Das Amtsgericht (AG) hatte in erster Instanz in den Urteilsgründen zur Täteridentifizierung auf ein Tatfoto verwiesen. Diese Verweisung war zwar nach Auffassung des OLG wirksam, da das Foto für eine Identifizierung gut geeignet war. Die Ausführungen des Amtsrichters in den Urteilsgründen zum Ausschluss des als Fahrer genannten Zeugen hat es aber als lückenhaft und für das Rechtsbeschwerdegericht als nicht nachvollziehbar angesehen.

Hieran mangelte es im Urteil des AG: Das OLG beanstandete, dass das AG keine unterschiedlichen Merkmale zwischen dem Zeugen und dem Tatfoto mitgeteilt hatte.
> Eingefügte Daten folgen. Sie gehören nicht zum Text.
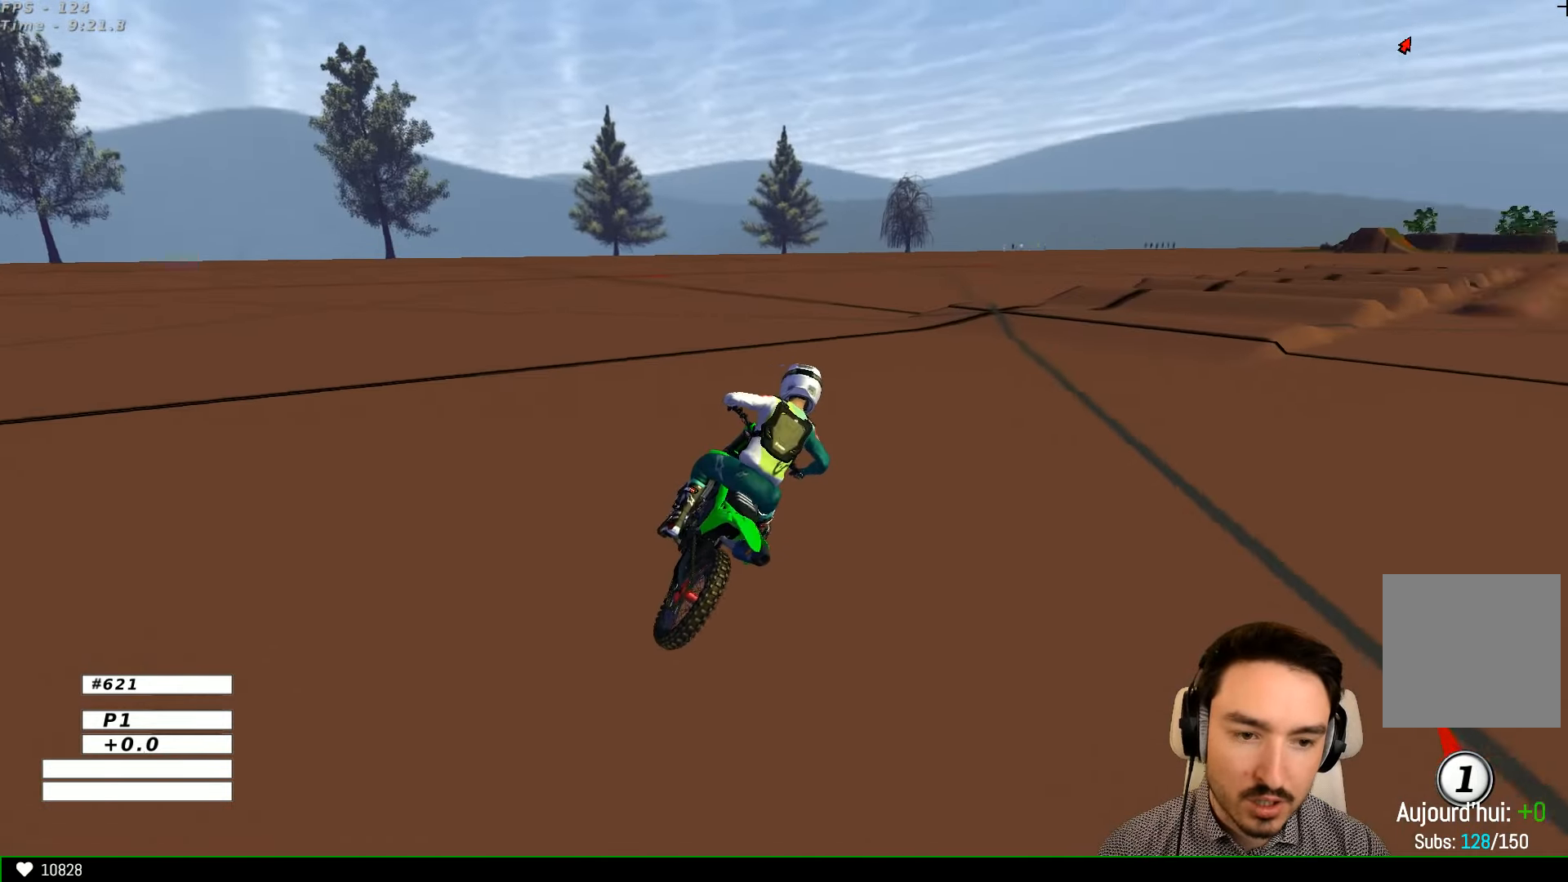
{"buttons": ["R2"], "left_stick": "center", "right_stick": "center", "events": [[100, "R2", "up"], [167, "R2", "down"]]}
Dies wäre, so das OLG, vorliegend aber erforderlich gewesen, da schon die Identität des Nachnamens des Zeugen und des Betroffenen auf ein (mögliches) Verwandtschaftsverhältnis hindeutete, wodurch eine mögliche verwechslungsfähige Ähnlichkeit nicht ausgeschlossen sei.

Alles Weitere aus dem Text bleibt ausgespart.